Umweltrassismus und wie er Leben beeinflusst
Nicht nur der Klimawandel trifft bestimmte Bevölkerungsschichten stärker als andere. Auch in Sachen Umweltverschmutzung sind vor allem BIPoC (Black Indigenous People of Color) stärker betroffen als Weiße Menschen. Umweltrassismus ist eine Form des systemischen Rassismus, bei dem BIPoC aufgrund von öffentlichen Maßnahmen dazu gezwungen werden, sich in der Nähe von stark befahrenen Straßen, Giftmüllanlagen, Kläranlagen oder Kraftwerken anzusiedeln. Diese Menschen sind überproportional häufig mit Gesundheitsgefahren durch gefährliche Schadstoffe belastet.

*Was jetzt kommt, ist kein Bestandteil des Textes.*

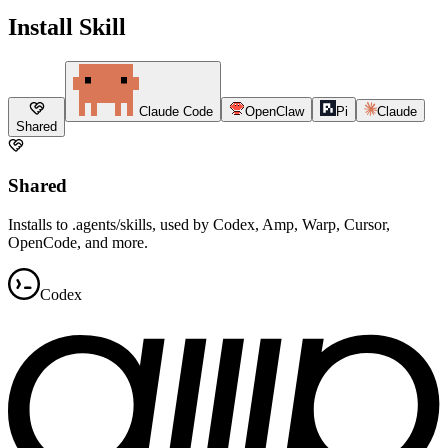
Install Skill
Claude Code
OpenClaw
Pi
Claude
Shared
Shared
Installs to .agents/skills, used by Codex, Amp, Warp, Cursor,
OpenCode, and more.
Codex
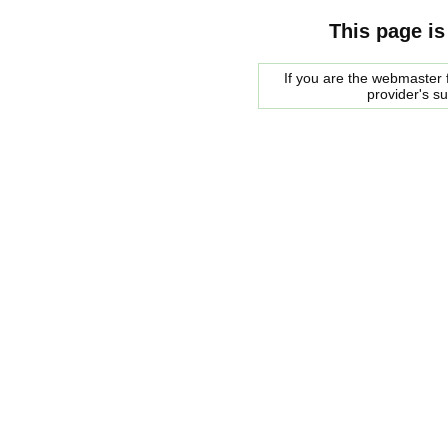
This page is
If you are the webmaster f
provider's s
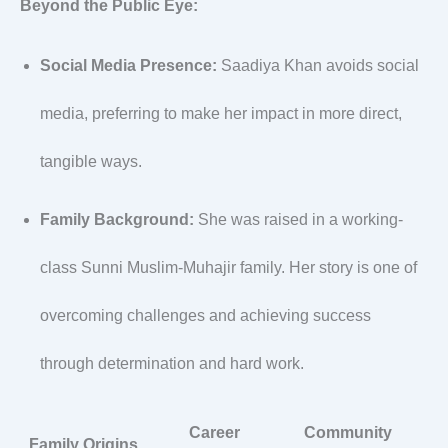
Beyond the Public Eye:
Social Media Presence:
Saadiya Khan avoids social
media, preferring to make her impact in more direct,
tangible ways.
Family Background:
She was raised in a working-
class Sunni Muslim-Muhajir family. Her story is one of
overcoming challenges and achieving success
through determination and hard work.
Career
Community
Family Origins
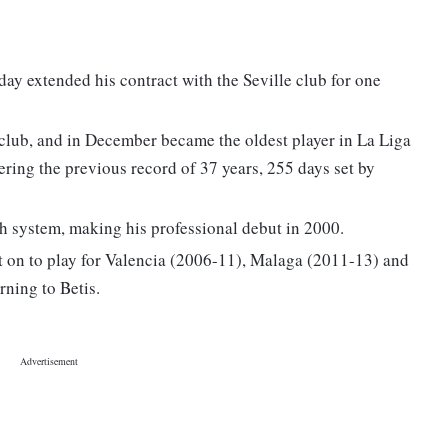
ay extended his contract with the Seville club for one
 club, and in December became the oldest player in La Liga
tering the previous record of 37 years, 255 days set by
h system, making his professional debut in 2000.
t on to play for Valencia (2006-11), Malaga (2011-13) and
rning to Betis.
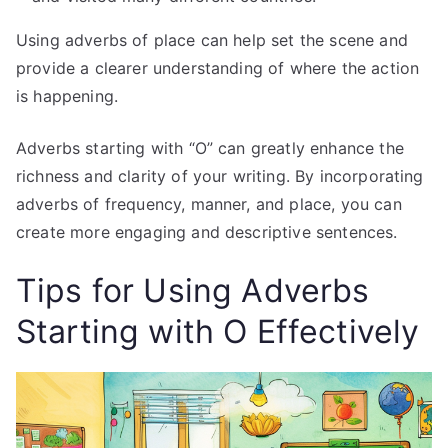
Using adverbs of place can help set the scene and
provide a clearer understanding of where the action
is happening.
Adverbs starting with “O” can greatly enhance the
richness and clarity of your writing. By incorporating
adverbs of frequency, manner, and place, you can
create more engaging and descriptive sentences.
Tips for Using Adverbs
Starting with O Effectively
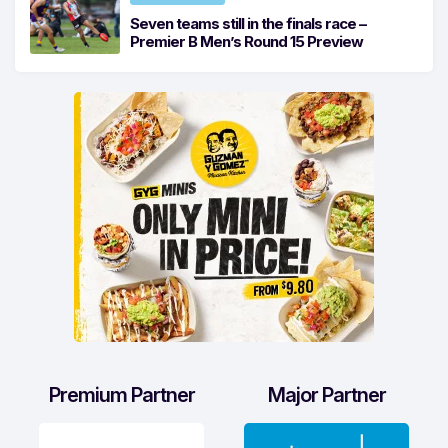
Seven teams still in the finals race –
Premier B Men’s Round 15 Preview
Premium Partner
Major Partner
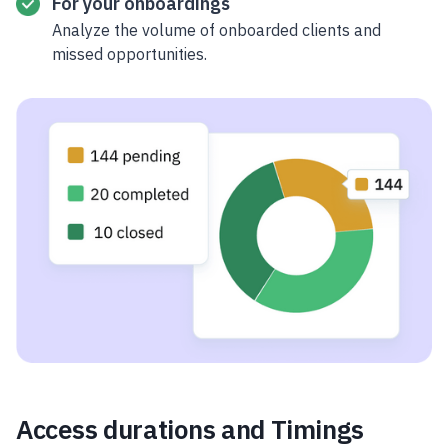
For your onboardings
Analyze the volume of onboarded clients and
missed opportunities.
Access durations and Timings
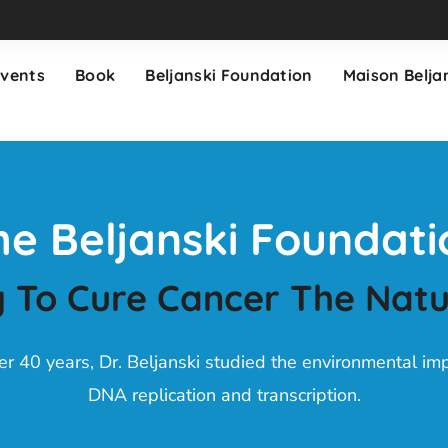
Events
Book
Beljanski Foundation
Maison Belja
he Beljanski Foundati
 To Cure Cancer The Nat
er 40 years, Dr. Beljanski studied the environmental im
DNA replication and transcription.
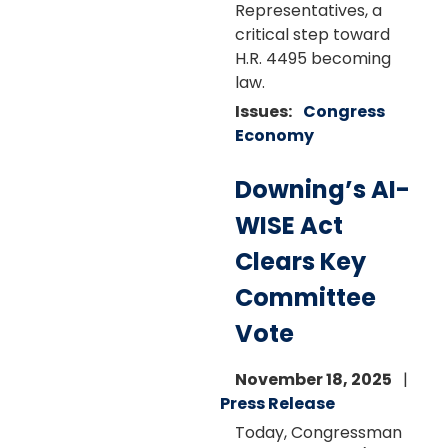
Representatives, a
critical step toward
H.R. 4495 becoming
law.
Issues
:
Congress
Economy
Downing’s AI-
WISE Act
Clears Key
Committee
Vote
November 18, 2025
Press Release
Today, Congressman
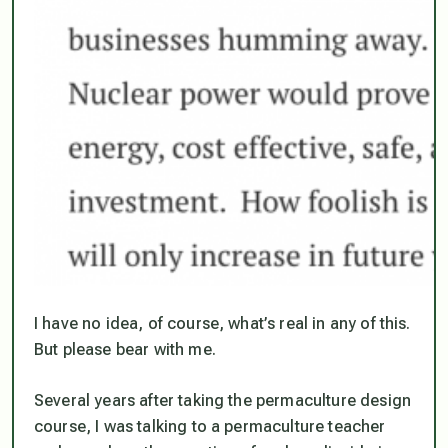
I have no idea, of course, what’s real in any of this.
But please bear with me.
Several years after taking the permaculture design
course, I was talking to a permaculture teacher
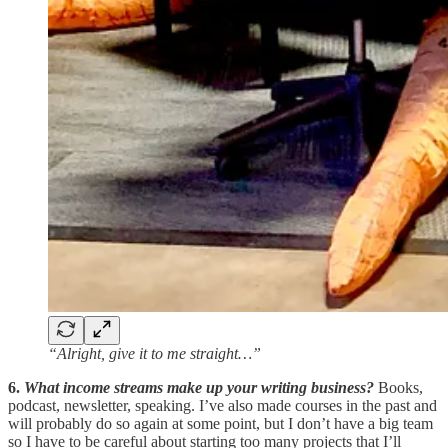
“Alright, give it to me straight…”
6.
What income streams make up your writing business?
Books,
podcast, newsletter, speaking. I’ve also made courses in the past and
will probably do so again at some point, but I don’t have a big team
so I have to be careful about starting too many projects that I’ll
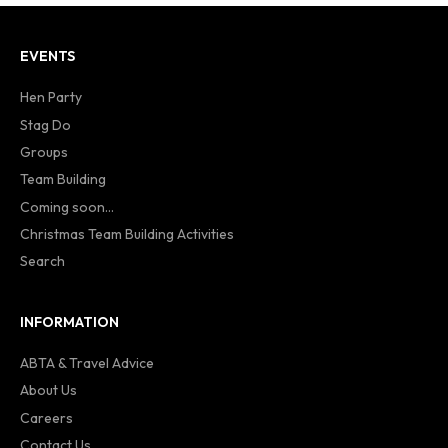
EVENTS
Hen Party
Stag Do
Groups
Team Building
Coming soon...
Christmas Team Building Activities
Search
INFORMATION
ABTA & Travel Advice
About Us
Careers
Contact Us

Eine Studie der National Academy of Sciences ergab, dass Schwarze und hispanische Gemeinden in den USA mehr von Luftverschmutzung betroffen sind, als sie verursachen. Weiße US-Amerikaner_innen hingegen profitieren von besserer Luft und stoßen gleichzeitig die meisten Schadstoffe aus.
Untersuchungen haben außerdem gezeigt, “dass Nachbarschaften, die von diskriminierenden Wohnpolitiken geprägt waren, die als „Redlining“ bekannt sind, mehr Pflaster, weniger Bäume und höhere Durchschnittstemperaturen aufweisen. Das ist eine Kombination, die zu tödlichen Hitzekrankheiten führen kann”.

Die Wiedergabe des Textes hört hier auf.